By offering many different options they think will appeal to subscribers, entertainment companies and news outlets made it easier, and far more tempting, for people to restrict themselves to those they found congenial. This helps explain the widening gulf between “progressives” and “reactionaries” that can be found in all democratic countries, where those who favour a certain approach feel they have no need to communicate with individuals who do not share their often trenchant views. As far as Trump’s supporters are concerned, their Democrat foes – who for their part find what MAGA enthusiasts go on about incomprehensible or downright evil – might as well come from a different planet. Much the same is happening in the United Kingdom and continental Europe, where it is taken for granted that the political and cultural “elites” have lost touch with the bulk of the population.

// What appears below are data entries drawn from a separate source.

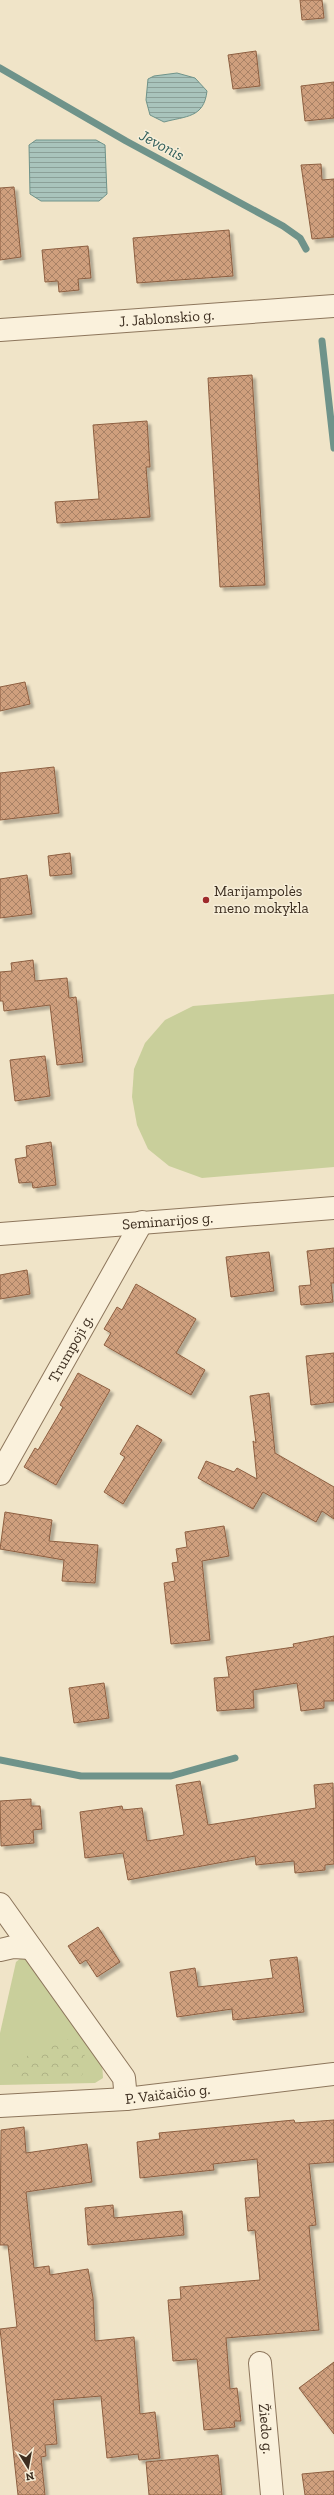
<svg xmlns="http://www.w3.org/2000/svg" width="334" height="2495" font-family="'Zilla Slab',serif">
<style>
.green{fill:#c9cf9b}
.forest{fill:url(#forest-crowns)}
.water{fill:url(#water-rules);stroke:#6f938a}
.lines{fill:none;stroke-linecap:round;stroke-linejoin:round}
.stream{stroke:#6f938a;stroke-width:7}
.building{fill:url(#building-cross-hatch);stroke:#8d5f41;filter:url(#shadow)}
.minor-casing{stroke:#8d765c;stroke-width:24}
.minor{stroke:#faf1dc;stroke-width:22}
.poi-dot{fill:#9e2a2b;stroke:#f7eed8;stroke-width:1.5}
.labels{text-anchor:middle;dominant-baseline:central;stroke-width:3;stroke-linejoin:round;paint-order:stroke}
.street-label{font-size:15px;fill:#3d2e20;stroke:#f7eed8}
.poi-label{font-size:15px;fill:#3d2e20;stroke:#f7eed8;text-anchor:start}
.water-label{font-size:16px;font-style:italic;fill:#2f5d5a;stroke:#f7eed8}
</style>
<defs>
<pattern id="forest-crowns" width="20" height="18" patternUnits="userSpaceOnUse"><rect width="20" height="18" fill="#c9cf9b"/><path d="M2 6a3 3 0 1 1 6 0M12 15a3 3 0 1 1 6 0" fill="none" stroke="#aeb285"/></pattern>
<pattern id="water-rules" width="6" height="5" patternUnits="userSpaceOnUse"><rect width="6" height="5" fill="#a9c4bc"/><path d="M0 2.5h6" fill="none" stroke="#8ba098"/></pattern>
<pattern id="building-cross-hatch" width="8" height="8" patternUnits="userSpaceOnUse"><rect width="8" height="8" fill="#cf9f7d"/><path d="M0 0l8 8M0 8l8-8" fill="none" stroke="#a98266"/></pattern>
<filter id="shadow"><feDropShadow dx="3.5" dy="3.5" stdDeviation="1" flood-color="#0004"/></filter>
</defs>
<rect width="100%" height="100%" fill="#f0e4c8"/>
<g class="green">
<path d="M334 994V1167L202 1178 169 1166 148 1149 137 1125 132 1097 134 1069 145 1043 165 1020 193 1006Z"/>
<path d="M21 1958 29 1960 102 2062 103 2078 95 2083 0 2085V2033L16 1962Z"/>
</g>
<path class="forest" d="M65 2039 80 2043 88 2064 81 2077 61 2080H12V2065L37 2050Z"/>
<g class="water">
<path d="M177 73 195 78 207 91C204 118 186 116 164 122L150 115 146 100 148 79 154 76Z"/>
<path d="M36 140H96L105 145 107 194 99 201H41L30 194 29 145Z"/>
</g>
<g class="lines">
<g class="stream">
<path d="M0 68 126 141 283 226 300 238 306 249"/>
<path d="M322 341 334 448"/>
<path d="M0 1760 81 1776H171L235 1758"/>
</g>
</g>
<g class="building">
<path d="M300 0H322L324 18 302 20Z"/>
<path d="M256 51 260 86 233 89 228 55Z"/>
<path d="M334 82V118L305 121 301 86Z"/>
<path d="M321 164 322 180 334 179V237L312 239 301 165Z"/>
<path d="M14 187 21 257 0 260V188Z"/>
<path d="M229 230 233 276 137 283 133 238Z"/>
<path d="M88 246 91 278 78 279 79 290 59 292 58 281 45 282 42 250Z"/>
<path d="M252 375 265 585 220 587 208 378Z"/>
<path d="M147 421 150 467H146L150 517 57 523 55 502 99 499 93 425Z"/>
<path d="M25 682 30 704 0 711V687Z"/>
<path d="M54 767 59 813 0 820V773Z"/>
<path d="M70 853 72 874 50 876 48 856Z"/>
<path d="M27 875 32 914 0 918V879Z"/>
<path d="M33 960 35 981 67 978 69 998 76 997 83 1062 57 1065 50 1005 4 1011 3 1001H0V972L12 971 11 963Z"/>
<path d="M45 1056 50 1096 15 1101 10 1060Z"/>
<path d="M51 1142 56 1185 33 1188 32 1182 19 1183 15 1159 27 1157 26 1146Z"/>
<path d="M334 1248V1283H331L333 1302 301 1305 299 1286 311 1285 307 1251Z"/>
<path d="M269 1252 274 1291 231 1297 226 1257Z"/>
<path d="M27 1270 30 1294 0 1299V1275Z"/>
<path d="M136 1284 196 1319 176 1353 205 1370 191 1395 104 1345 111 1333 104 1329 117 1307 122 1310Z"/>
<path d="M334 1353V1402L311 1405 306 1356Z"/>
<path d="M78 1373 110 1390 56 1485 24 1467 35 1448 38 1450 63 1407 60 1405Z"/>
<path d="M269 1393 275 1453 334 1487V1519L322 1511 316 1522 263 1492 253 1509 198 1478 206 1461 234 1472 237 1468 257 1479 253 1441 256 1443 250 1396Z"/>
<path d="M137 1425 162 1440 123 1504 104 1492 125 1457 120 1454Z"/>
<path d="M5 1512 52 1520 49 1541 98 1545 95 1583 62 1581 64 1560 0 1549Z"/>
<path d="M224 1526 229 1556 202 1561 210 1640 171 1644 164 1583 175 1581 172 1563 178 1562 176 1549 187 1547 185 1532Z"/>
<path d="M334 1636V1701H324V1708L301 1711 297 1683 253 1690 254 1708 217 1711 214 1678 229 1677 226 1657 294 1647 293 1644Z"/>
<path d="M104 1683 109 1718 74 1723 69 1688Z"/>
<path d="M200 1781 208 1825 316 1808 314 1785 333 1783 334 1864 325 1865V1870L295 1873 294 1861 256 1865 255 1856 128 1880 123 1853 85 1858 80 1812 122 1806 123 1810 142 1808 147 1841 184 1835 176 1785Z"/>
<path d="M31 1799V1806H40L42 1829 33 1830 34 1843 1 1846 0 1801Z"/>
<path d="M98 1927 120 1962 97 1977 86 1960 80 1964 68 1946Z"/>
<path d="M297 1957 304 2012 233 2020 232 2009 177 2017 170 1972 195 1968 198 1987 273 1978 270 1960Z"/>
<path d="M294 2120 295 2123 334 2120V2162L309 2164 316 2225 309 2226 319 2330 226 2338 230 2389 237 2388 241 2421H234L235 2427 204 2430 197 2359 173 2361 168 2300 181 2299 180 2287 260 2280 255 2230 248 2231 245 2198 260 2197 257 2159 213 2164 214 2170 140 2178 137 2142 160 2139 159 2133Z"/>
<path d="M24 2127 26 2153 87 2144 92 2182 26 2192 34 2268 49 2266 50 2275 88 2269 93 2298 95 2341 134 2337 140 2414 155 2412 160 2458 139 2460 138 2454 107 2458 101 2396 53 2400 57 2444 45 2445 46 2456 41 2457 45 2495H18L0 2329 17 2327 8 2245H0L1 2130Z"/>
<path d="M113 2205 114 2218 182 2211 184 2235 88 2245 85 2208Z"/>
<path d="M334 2362V2434L299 2388Z"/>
<path d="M218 2455 222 2495H149L146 2462Z"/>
<path d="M334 2471V2495H305L302 2474Z"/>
</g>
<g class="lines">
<g class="minor-casing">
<g id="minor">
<path id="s1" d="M0 330 334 306"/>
<path id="s2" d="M0 1234 334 1208"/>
<path id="s3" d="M0 1474 142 1222"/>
<path d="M0 1904 124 2078 126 2099"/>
<path d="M0 1950 13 1947 31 1948"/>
<path id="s4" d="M0 2106 126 2099 334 2074"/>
<path id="s5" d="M260 2363 272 2495"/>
</g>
</g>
<use href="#minor" class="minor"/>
</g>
<circle class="poi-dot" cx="206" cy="900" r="4"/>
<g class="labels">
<g class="street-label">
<text stroke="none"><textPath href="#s1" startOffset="167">J. Jablonskio g.</textPath></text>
<text stroke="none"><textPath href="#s2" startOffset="168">Seminarijos g.</textPath></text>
<text stroke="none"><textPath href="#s3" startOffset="144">Trumpoji g.</textPath></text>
<text stroke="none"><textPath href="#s4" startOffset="168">P. Vaičaičio g.</textPath></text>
<text stroke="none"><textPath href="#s5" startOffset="66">Žiedo g.</textPath></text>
</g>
<g class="poi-label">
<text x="214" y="891">Marijampolės<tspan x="214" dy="17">meno mokykla</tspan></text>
</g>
<g class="water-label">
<text transform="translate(162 145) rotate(28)">Jevonis</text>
</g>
</g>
<g transform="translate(28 2467) rotate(169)" stroke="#f7eed8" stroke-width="3" paint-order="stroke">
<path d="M0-3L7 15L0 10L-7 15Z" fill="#3d2e20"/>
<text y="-6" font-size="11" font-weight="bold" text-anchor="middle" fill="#3d2e20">N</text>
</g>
</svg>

Is Artificial Intelligence likely to become just an extremely useful tool or, as pessimists predict, could it become something terribly dangerous, which is why some say research should be put on hold for a while to give sensible folk time to devise safeguards that will prevent it from going on a rampage? Though such doubts may seem reasonable, it would appear that so much is at stake that even slowing AI’s development, let alone bringing it to a halt, has become impossible.
For good or ill, AI is the philosopher’s stone of the age we are living in and hordes of well-financed and highly talented men and women are frantically pursuing it. Perhaps they are fooling themselves when they attribute supernatural, or at least superhuman, powers to what they looking for, but no matter what happens they will continue on their quest if only because they fear that it would be disastrous to see what they are after fall into the hands of people who do not share their opinions, values or objectives.